TASK OBJECTIVE: Take the material below and extract the lines from the one with "B.A., History and" through the one with "August 11, 2020", word for word, without pictures.

* * * *

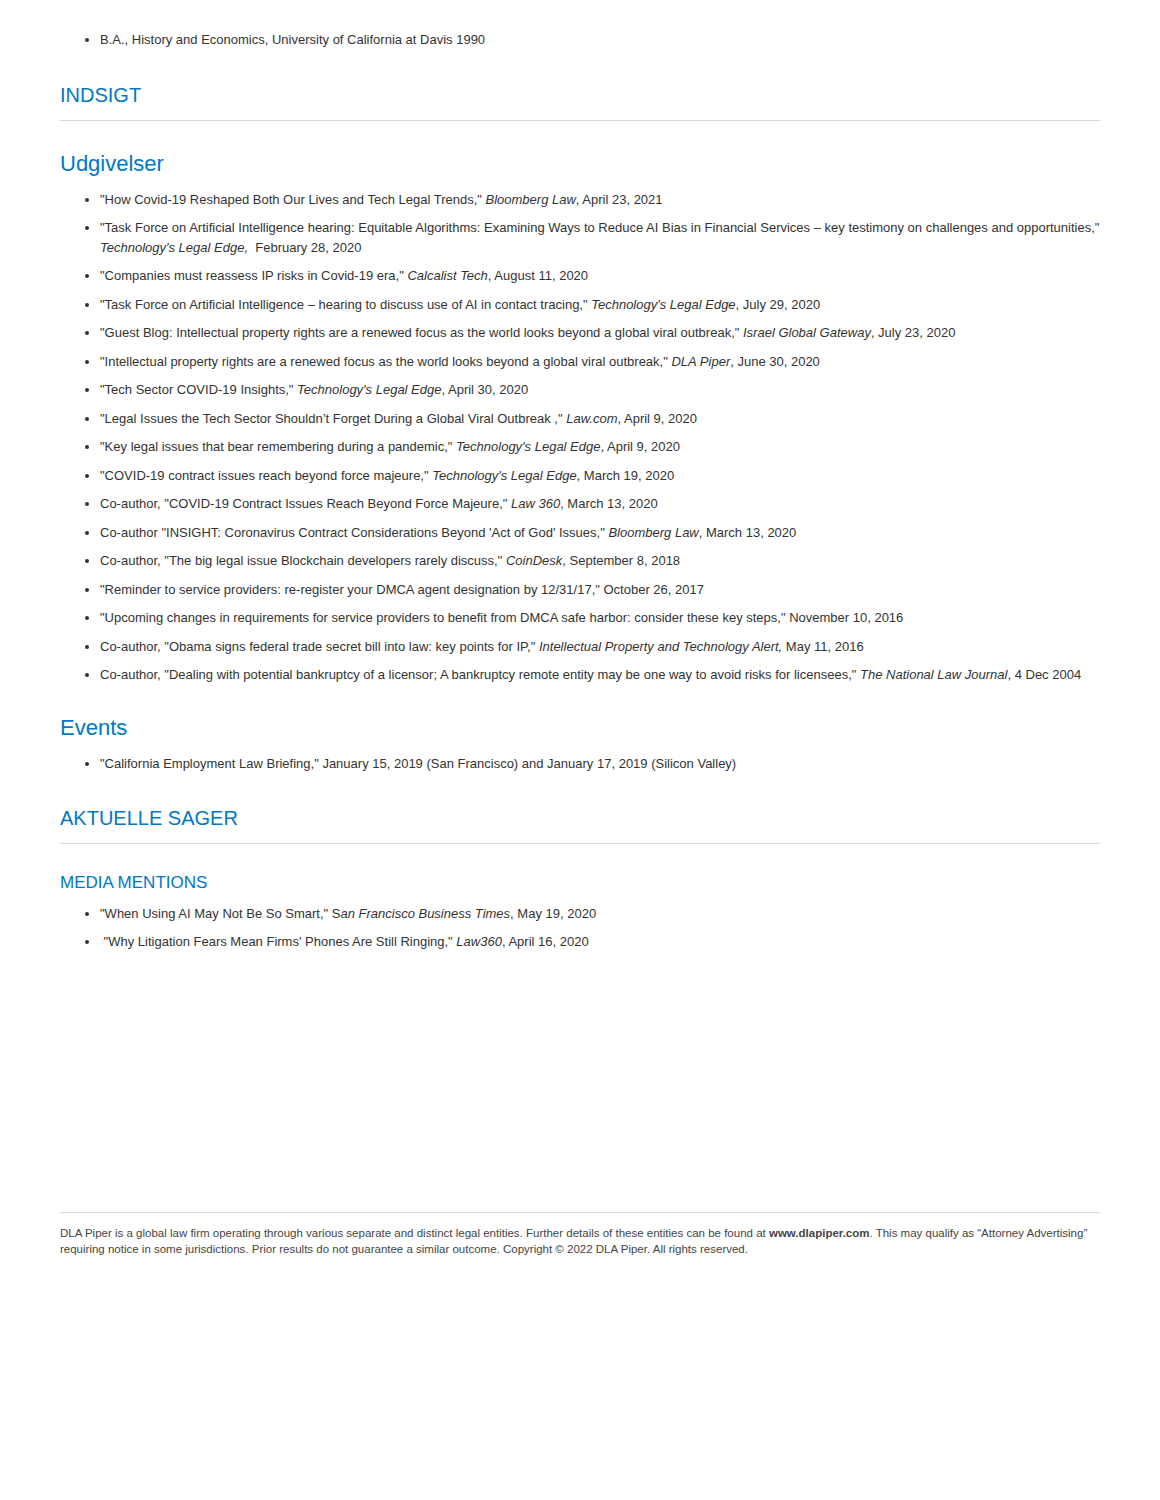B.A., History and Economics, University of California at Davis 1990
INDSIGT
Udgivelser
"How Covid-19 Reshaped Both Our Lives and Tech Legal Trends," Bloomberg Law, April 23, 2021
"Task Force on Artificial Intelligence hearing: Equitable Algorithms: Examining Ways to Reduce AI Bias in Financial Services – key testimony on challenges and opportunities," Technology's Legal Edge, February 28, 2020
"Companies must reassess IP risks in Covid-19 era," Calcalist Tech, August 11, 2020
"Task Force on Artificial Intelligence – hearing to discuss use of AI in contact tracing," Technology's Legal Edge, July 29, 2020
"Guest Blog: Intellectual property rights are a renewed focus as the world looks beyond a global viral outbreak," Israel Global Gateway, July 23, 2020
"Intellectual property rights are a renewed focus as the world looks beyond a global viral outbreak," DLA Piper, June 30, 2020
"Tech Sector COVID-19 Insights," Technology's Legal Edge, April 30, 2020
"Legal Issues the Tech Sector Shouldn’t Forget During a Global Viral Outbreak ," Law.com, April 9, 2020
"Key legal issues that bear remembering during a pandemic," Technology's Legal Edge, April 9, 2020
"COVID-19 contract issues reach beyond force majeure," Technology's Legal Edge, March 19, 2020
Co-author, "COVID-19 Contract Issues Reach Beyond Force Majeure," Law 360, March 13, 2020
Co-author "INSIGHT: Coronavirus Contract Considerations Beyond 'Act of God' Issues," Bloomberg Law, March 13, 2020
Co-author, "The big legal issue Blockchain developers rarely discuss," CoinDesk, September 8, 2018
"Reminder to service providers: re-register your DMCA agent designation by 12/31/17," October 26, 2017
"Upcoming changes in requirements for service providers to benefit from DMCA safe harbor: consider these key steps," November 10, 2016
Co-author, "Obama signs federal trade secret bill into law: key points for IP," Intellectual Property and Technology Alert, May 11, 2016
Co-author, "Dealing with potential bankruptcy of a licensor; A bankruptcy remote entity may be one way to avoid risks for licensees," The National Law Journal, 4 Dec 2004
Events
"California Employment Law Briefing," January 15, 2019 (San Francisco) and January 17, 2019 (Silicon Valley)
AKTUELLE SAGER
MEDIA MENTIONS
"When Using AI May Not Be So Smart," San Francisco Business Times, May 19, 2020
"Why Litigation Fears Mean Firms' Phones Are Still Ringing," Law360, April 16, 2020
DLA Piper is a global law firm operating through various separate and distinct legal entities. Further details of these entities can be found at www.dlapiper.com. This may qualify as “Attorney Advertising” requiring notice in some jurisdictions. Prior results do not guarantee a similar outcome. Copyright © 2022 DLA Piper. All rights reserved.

* * * *

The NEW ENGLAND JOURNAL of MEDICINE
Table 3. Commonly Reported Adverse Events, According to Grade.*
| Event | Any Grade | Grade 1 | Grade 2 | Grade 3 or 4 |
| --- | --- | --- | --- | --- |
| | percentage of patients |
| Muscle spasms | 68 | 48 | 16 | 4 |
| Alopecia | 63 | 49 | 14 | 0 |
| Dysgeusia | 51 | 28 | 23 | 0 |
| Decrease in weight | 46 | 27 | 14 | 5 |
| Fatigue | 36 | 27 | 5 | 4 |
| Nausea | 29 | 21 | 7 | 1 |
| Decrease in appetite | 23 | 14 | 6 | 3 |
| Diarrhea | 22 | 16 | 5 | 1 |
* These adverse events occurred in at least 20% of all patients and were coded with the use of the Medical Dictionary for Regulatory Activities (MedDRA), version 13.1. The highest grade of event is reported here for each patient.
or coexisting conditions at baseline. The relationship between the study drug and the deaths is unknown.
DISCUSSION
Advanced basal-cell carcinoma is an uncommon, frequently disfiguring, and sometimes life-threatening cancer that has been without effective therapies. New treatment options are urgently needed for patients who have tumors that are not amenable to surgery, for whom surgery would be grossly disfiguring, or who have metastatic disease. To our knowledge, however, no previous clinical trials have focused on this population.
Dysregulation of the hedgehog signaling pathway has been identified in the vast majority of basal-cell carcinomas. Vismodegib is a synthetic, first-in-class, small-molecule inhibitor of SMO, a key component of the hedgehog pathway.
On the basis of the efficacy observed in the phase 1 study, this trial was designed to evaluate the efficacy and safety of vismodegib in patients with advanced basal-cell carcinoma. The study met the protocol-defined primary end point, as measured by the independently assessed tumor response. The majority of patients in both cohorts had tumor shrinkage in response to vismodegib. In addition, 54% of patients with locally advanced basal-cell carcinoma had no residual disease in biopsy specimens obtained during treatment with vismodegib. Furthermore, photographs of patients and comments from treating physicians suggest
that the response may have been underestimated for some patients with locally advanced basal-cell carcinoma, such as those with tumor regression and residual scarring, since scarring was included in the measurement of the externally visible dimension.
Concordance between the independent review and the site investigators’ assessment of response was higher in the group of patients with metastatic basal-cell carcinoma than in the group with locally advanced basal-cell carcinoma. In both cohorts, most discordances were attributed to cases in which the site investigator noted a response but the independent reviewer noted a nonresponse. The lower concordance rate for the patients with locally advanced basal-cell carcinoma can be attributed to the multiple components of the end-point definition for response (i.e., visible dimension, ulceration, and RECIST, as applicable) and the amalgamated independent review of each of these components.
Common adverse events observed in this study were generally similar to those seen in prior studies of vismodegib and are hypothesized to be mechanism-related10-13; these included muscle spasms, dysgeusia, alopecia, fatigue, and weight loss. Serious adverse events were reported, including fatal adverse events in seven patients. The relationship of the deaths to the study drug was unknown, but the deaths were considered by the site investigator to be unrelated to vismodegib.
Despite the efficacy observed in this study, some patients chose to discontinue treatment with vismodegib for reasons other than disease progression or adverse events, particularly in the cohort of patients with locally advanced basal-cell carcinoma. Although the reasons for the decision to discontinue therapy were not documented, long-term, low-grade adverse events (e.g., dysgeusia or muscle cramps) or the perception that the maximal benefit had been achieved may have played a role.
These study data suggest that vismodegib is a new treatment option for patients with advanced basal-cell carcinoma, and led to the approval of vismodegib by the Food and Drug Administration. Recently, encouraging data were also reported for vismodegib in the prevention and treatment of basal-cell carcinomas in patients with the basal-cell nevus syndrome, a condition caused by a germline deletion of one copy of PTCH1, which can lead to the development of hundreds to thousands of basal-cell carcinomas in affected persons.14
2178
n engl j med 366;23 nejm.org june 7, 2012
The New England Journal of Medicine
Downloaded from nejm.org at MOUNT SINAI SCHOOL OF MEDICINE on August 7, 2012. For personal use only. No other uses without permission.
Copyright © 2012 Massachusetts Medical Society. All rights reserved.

* * * *

EXERCISE RESULT:
B.A., History and Economics, University of California at Davis 1990
INDSIGT
Udgivelser
"How Covid-19 Reshaped Both Our Lives and Tech Legal Trends," Bloomberg Law, April 23, 2021
"Task Force on Artificial Intelligence hearing: Equitable Algorithms: Examining Ways to Reduce AI Bias in Financial Services – key testimony on challenges and opportunities," Technology's Legal Edge, February 28, 2020
"Companies must reassess IP risks in Covid-19 era," Calcalist Tech, August 11, 2020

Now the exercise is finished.